Data segment ::
====

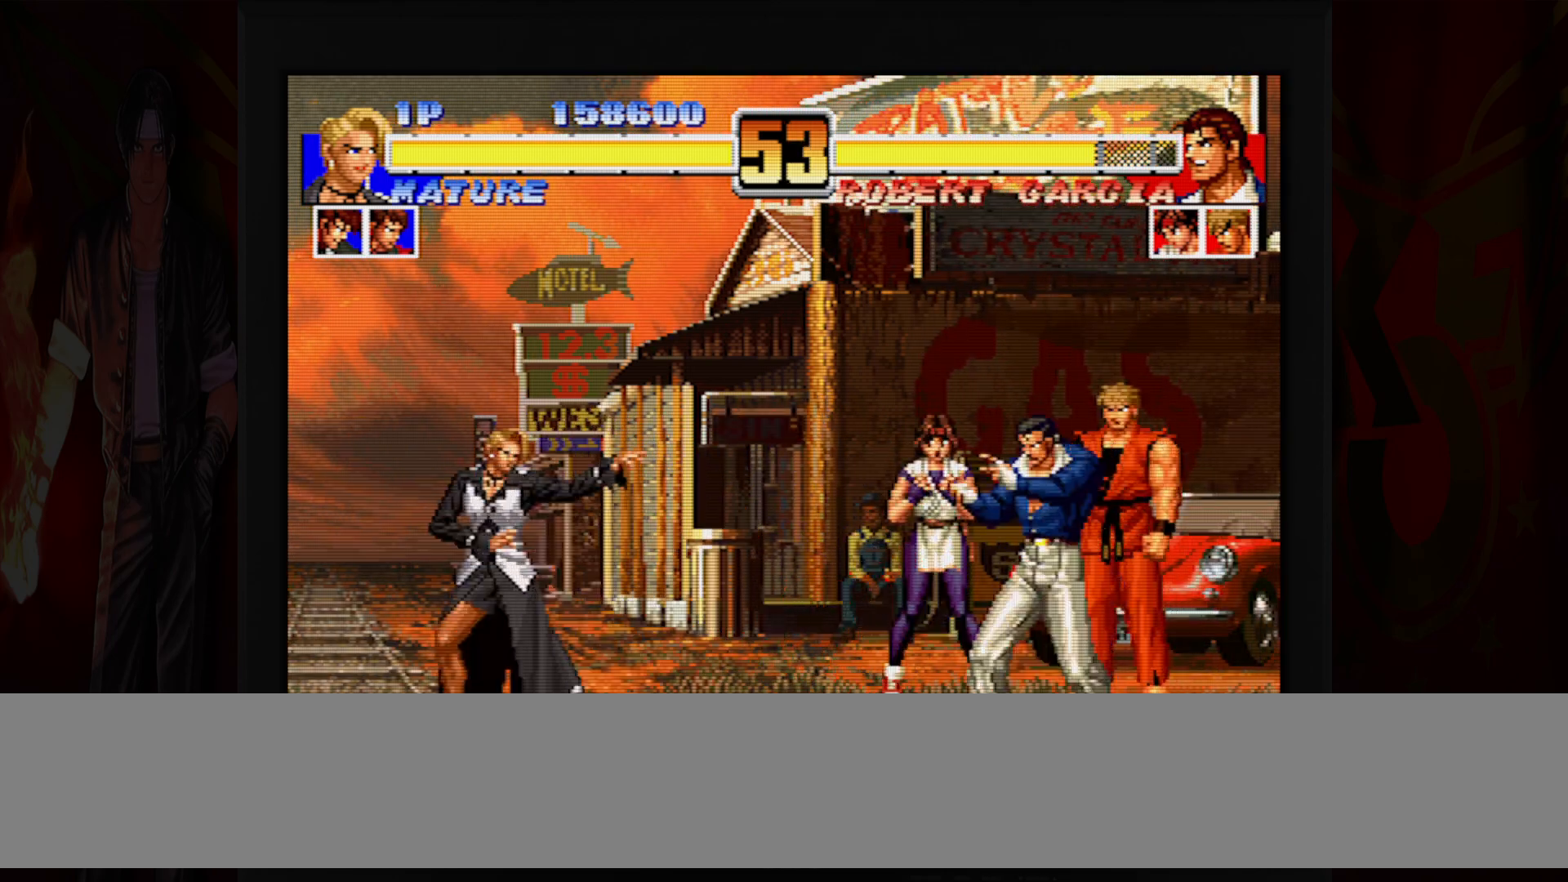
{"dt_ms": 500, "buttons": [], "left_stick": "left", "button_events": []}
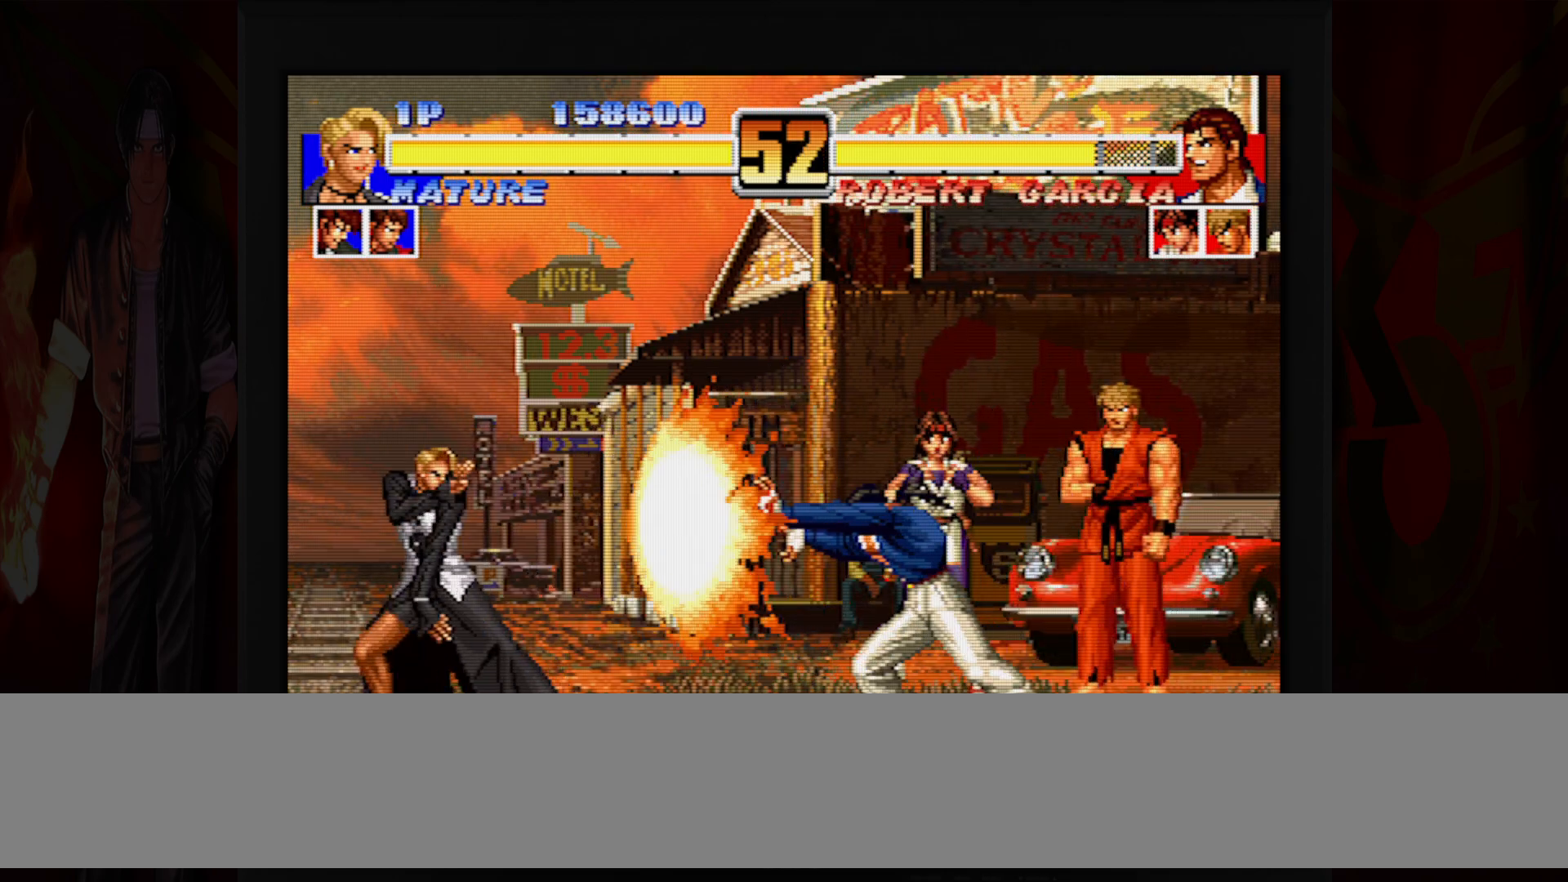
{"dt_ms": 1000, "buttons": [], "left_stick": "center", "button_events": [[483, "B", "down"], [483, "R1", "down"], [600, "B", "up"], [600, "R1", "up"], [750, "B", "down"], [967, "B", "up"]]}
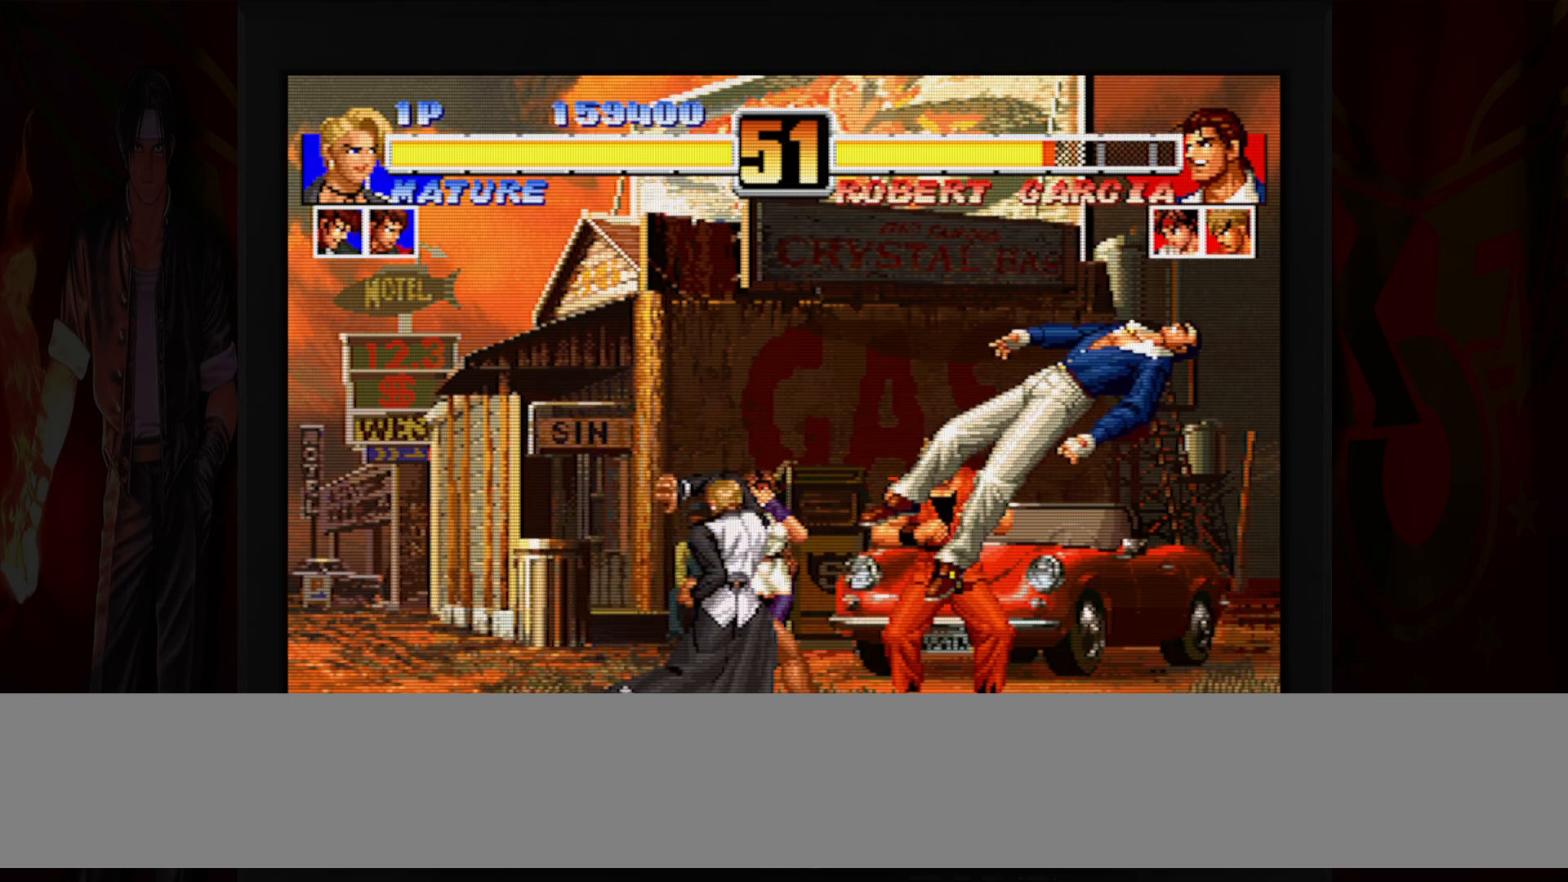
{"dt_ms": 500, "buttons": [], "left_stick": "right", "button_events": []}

====

Assignment :: Write out the material exactly as it stands, omitting every picture.

Output ::
{"dt_ms": 500, "buttons": [], "left_stick": "left", "button_events": []}
{"dt_ms": 1000, "buttons": [], "left_stick": "center", "button_events": [[483, "B", "down"], [483, "R1", "down"], [600, "B", "up"], [600, "R1", "up"], [750, "B", "down"], [967, "B", "up"]]}
{"dt_ms": 500, "buttons": [], "left_stick": "right", "button_events": []}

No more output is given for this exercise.